** Activity **
Below is a listing. Write out exactly its lines between the one holding "EPOLLHUP：表示对应的文件描述符被挂断；" and the one holding "- 状态定义(低概率竟态，废弃)", inclusive.
[Material for this exercise — start]
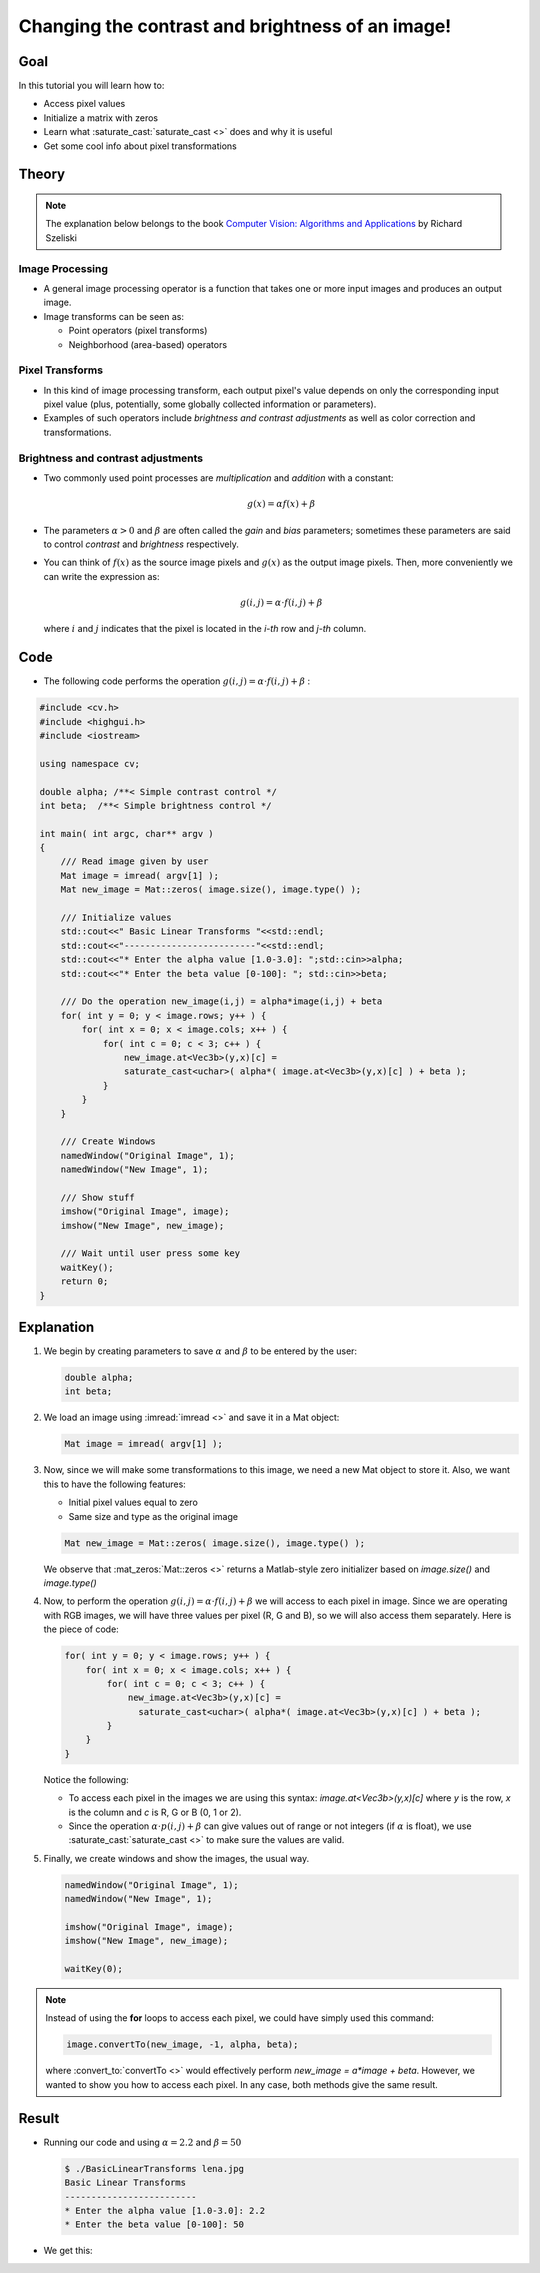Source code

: .. _Basic_Linear_Transform:

Changing the contrast and brightness of an image!
***************************************************

Goal
=====

In this tutorial you will learn how to:

.. container:: enumeratevisibleitemswithsquare

   + Access pixel values
   + Initialize a matrix with zeros
   + Learn what :saturate_cast:`saturate_cast <>` does and why it is useful
   + Get some cool info about pixel transformations

Theory
=======

.. note::

   The explanation below belongs to the book `Computer Vision: Algorithms and Applications <http://szeliski.org/Book/>`_  by Richard Szeliski

Image Processing
--------------------

.. container:: enumeratevisibleitemswithsquare

   * A general image processing operator is a function that takes one or more input images and produces an output image.

   * Image transforms can be seen as:

     + Point operators (pixel transforms)
     + Neighborhood (area-based) operators


Pixel Transforms
-----------------

.. container:: enumeratevisibleitemswithsquare

   * In this kind of image processing transform, each output pixel's value depends on only the corresponding input pixel value (plus, potentially, some globally collected information or parameters).

   * Examples of such operators include *brightness and contrast adjustments* as well as color correction and transformations.

Brightness and contrast adjustments
------------------------------------

.. container:: enumeratevisibleitemswithsquare

   * Two commonly used point processes are *multiplication* and *addition* with a constant:

     .. math::

        g(x) = \alpha f(x) + \beta

   * The parameters :math:`\alpha > 0` and :math:`\beta` are often called the *gain* and *bias* parameters; sometimes these parameters are said to control *contrast* and *brightness* respectively.

   * You can think of :math:`f(x)` as the source image pixels and :math:`g(x)` as the output image pixels. Then, more conveniently we can write the expression as:

     .. math::

        g(i,j) = \alpha \cdot f(i,j) + \beta

     where :math:`i` and :math:`j` indicates that the pixel is located in the *i-th* row and *j-th* column.

Code
=====

* The following code performs the operation :math:`g(i,j) = \alpha \cdot f(i,j) + \beta` :

.. code-block:: cpp

   #include <cv.h>
   #include <highgui.h>
   #include <iostream>

   using namespace cv;

   double alpha; /**< Simple contrast control */
   int beta;  /**< Simple brightness control */

   int main( int argc, char** argv )
   {
       /// Read image given by user
       Mat image = imread( argv[1] );
       Mat new_image = Mat::zeros( image.size(), image.type() );

       /// Initialize values
       std::cout<<" Basic Linear Transforms "<<std::endl;
       std::cout<<"-------------------------"<<std::endl;
       std::cout<<"* Enter the alpha value [1.0-3.0]: ";std::cin>>alpha;
       std::cout<<"* Enter the beta value [0-100]: "; std::cin>>beta;

       /// Do the operation new_image(i,j) = alpha*image(i,j) + beta
       for( int y = 0; y < image.rows; y++ ) {
           for( int x = 0; x < image.cols; x++ ) {
               for( int c = 0; c < 3; c++ ) {
                   new_image.at<Vec3b>(y,x)[c] =
                   saturate_cast<uchar>( alpha*( image.at<Vec3b>(y,x)[c] ) + beta );
               }
           }
       }

       /// Create Windows
       namedWindow("Original Image", 1);
       namedWindow("New Image", 1);

       /// Show stuff
       imshow("Original Image", image);
       imshow("New Image", new_image);

       /// Wait until user press some key
       waitKey();
       return 0;
   }

Explanation
============

#. We begin by creating parameters to save :math:`\alpha` and :math:`\beta` to be entered by the user:

   .. code-block:: cpp

      double alpha;
      int beta;


#. We load an image using :imread:`imread <>` and save it in a Mat object:

   .. code-block:: cpp

      Mat image = imread( argv[1] );

#. Now, since we will make some transformations to this image, we need a new Mat object to store it. Also, we want this to have the following features:

   .. container:: enumeratevisibleitemswithsquare

      * Initial pixel values equal to zero
      * Same size and type as the original image

   .. code-block:: cpp

      Mat new_image = Mat::zeros( image.size(), image.type() );

   We observe that :mat_zeros:`Mat::zeros <>` returns a Matlab-style zero initializer based on *image.size()* and *image.type()*

#. Now, to perform the operation :math:`g(i,j) = \alpha \cdot f(i,j) + \beta` we will access to each pixel in image. Since we are operating with RGB images, we will have three values per pixel (R, G and B), so we will also access them separately. Here is the piece of code:

   .. code-block:: cpp

      for( int y = 0; y < image.rows; y++ ) {
          for( int x = 0; x < image.cols; x++ ) {
              for( int c = 0; c < 3; c++ ) {
                  new_image.at<Vec3b>(y,x)[c] =
                    saturate_cast<uchar>( alpha*( image.at<Vec3b>(y,x)[c] ) + beta );
              }
          }
      }

   Notice the following:

   .. container:: enumeratevisibleitemswithsquare

      * To access each pixel in the images we are using this syntax: *image.at<Vec3b>(y,x)[c]* where *y* is the row, *x* is the column and *c* is R, G or B (0, 1 or 2).

      * Since the operation :math:`\alpha \cdot p(i,j) + \beta` can give values out of range or not integers (if :math:`\alpha` is float), we use :saturate_cast:`saturate_cast <>` to make sure the values are valid.


#. Finally, we create windows and show the images, the usual way.

   .. code-block:: cpp

      namedWindow("Original Image", 1);
      namedWindow("New Image", 1);

      imshow("Original Image", image);
      imshow("New Image", new_image);

      waitKey(0);

.. note::

   Instead of using the **for** loops to access each pixel, we could have simply used this command:

   .. code-block:: cpp

      image.convertTo(new_image, -1, alpha, beta);

   where :convert_to:`convertTo <>` would effectively perform *new_image = a*image + beta*. However, we wanted to show you how to access each pixel. In any case, both methods give the same result.

Result
=======

* Running our code and using :math:`\alpha = 2.2` and :math:`\beta = 50`

  .. code-block:: bash

     $ ./BasicLinearTransforms lena.jpg
     Basic Linear Transforms
     -------------------------
     * Enter the alpha value [1.0-3.0]: 2.2
     * Enter the beta value [0-100]: 50

* We get this:

  .. image:: images/Basic_Linear_Transform_Tutorial_Result_0.jpg
     :alt: Basic Linear Transform - Final Result
     :align: center
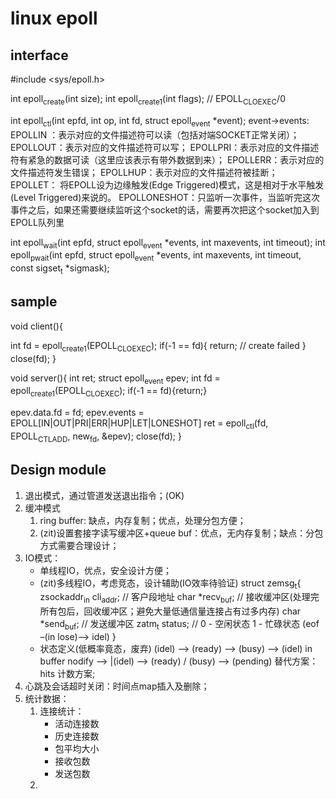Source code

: * linux epoll
** interface
   #include <sys/epoll.h>

   int epoll_create(int size);
   int epoll_create1(int flags); // EPOLL_CLOEXEC/0

   int epoll_ctl(int epfd, int op, int fd, struct epoll_event *event);
   event->events:
   EPOLLIN ：表示对应的文件描述符可以读（包括对端SOCKET正常关闭）；
   EPOLLOUT：表示对应的文件描述符可以写；
   EPOLLPRI：表示对应的文件描述符有紧急的数据可读（这里应该表示有带外数据到来）；
   EPOLLERR：表示对应的文件描述符发生错误；
   EPOLLHUP：表示对应的文件描述符被挂断；
   EPOLLET： 将EPOLL设为边缘触发(Edge Triggered)模式，这是相对于水平触发(Level Triggered)来说的。
   EPOLLONESHOT：只监听一次事件，当监听完这次事件之后，如果还需要继续监听这个socket的话，需要再次把这个socket加入到EPOLL队列里

   int epoll_wait(int epfd, struct epoll_event *events, int maxevents, int timeout);
   int epoll_pwait(int epfd, struct epoll_event *events, int maxevents, int timeout, const sigset_t *sigmask);

** sample
   void client(){

     int fd = epoll_create1(EPOLL_CLOEXEC);
     if(-1 == fd){
       return; // create failed
     }
     close(fd);
   }

   void server(){
     int ret;
     struct epoll_event epev;
     int fd = epoll_create1(EPOLL_CLOEXEC);
     if(-1 == fd){return;}

     epev.data.fd = fd;
     epev.events = EPOLL[IN|OUT|PRI|ERR|HUP|LET|LONESHOT]
     ret = epoll_ctl(fd, EPOLL_CTL_ADD, new_fd, &epev);
     close(fd);
   }

** Design module
1. 退出模式，通过管道发送退出指令；(OK)
2. 缓冲模式
   1) ring buffer: 缺点，内存复制；优点，处理分包方便；
   2) (zit)设置套接字读写缓冲区+queue buf：优点，无内存复制；缺点：分包方式需要合理设计；
3. IO模式：
   - 单线程IO，优点，安全设计方便；
   - (zit)多线程IO，考虑竞态，设计辅助(IO效率待验证)
     struct zemsg_t{
       zsockaddr_in cli_addr; // 客户段地址
       char *recv_buf; // 接收缓冲区(处理完所有包后，回收缓冲区；避免大量低通信量连接占有过多内存)
       char *send_buf; // 发送缓冲区
       zatm_t status; // 0 - 空闲状态 1 - 忙碌状态 (eof --(in lose)--> idel)
     }
   - 状态定义(低概率竟态，废弃)
     (idel) ----> (ready) ----> (busy) ----> (idel)
     in buffer nodify --> |(idel) --> (ready) / (busy) --> (pending)
     替代方案：
     hits 计数方案;
     
4. 心跳及会话超时关闭：时间点map插入及删除；
5. 统计数据：
   1) 连接统计：
      - 活动连接数
      - 历史连接数
      - 包平均大小
      - 接收包数
      - 发送包数
   2)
[Material for this exercise — finish]
** Problem solution **
   EPOLLHUP：表示对应的文件描述符被挂断；
   EPOLLET： 将EPOLL设为边缘触发(Edge Triggered)模式，这是相对于水平触发(Level Triggered)来说的。
   EPOLLONESHOT：只监听一次事件，当监听完这次事件之后，如果还需要继续监听这个socket的话，需要再次把这个socket加入到EPOLL队列里

   int epoll_wait(int epfd, struct epoll_event *events, int maxevents, int timeout);
   int epoll_pwait(int epfd, struct epoll_event *events, int maxevents, int timeout, const sigset_t *sigmask);

** sample
   void client(){

     int fd = epoll_create1(EPOLL_CLOEXEC);
     if(-1 == fd){
       return; // create failed
     }
     close(fd);
   }

   void server(){
     int ret;
     struct epoll_event epev;
     int fd = epoll_create1(EPOLL_CLOEXEC);
     if(-1 == fd){return;}

     epev.data.fd = fd;
     epev.events = EPOLL[IN|OUT|PRI|ERR|HUP|LET|LONESHOT]
     ret = epoll_ctl(fd, EPOLL_CTL_ADD, new_fd, &epev);
     close(fd);
   }

** Design module
1. 退出模式，通过管道发送退出指令；(OK)
2. 缓冲模式
   1) ring buffer: 缺点，内存复制；优点，处理分包方便；
   2) (zit)设置套接字读写缓冲区+queue buf：优点，无内存复制；缺点：分包方式需要合理设计；
3. IO模式：
   - 单线程IO，优点，安全设计方便；
   - (zit)多线程IO，考虑竞态，设计辅助(IO效率待验证)
     struct zemsg_t{
       zsockaddr_in cli_addr; // 客户段地址
       char *recv_buf; // 接收缓冲区(处理完所有包后，回收缓冲区；避免大量低通信量连接占有过多内存)
       char *send_buf; // 发送缓冲区
       zatm_t status; // 0 - 空闲状态 1 - 忙碌状态 (eof --(in lose)--> idel)
     }
   - 状态定义(低概率竟态，废弃)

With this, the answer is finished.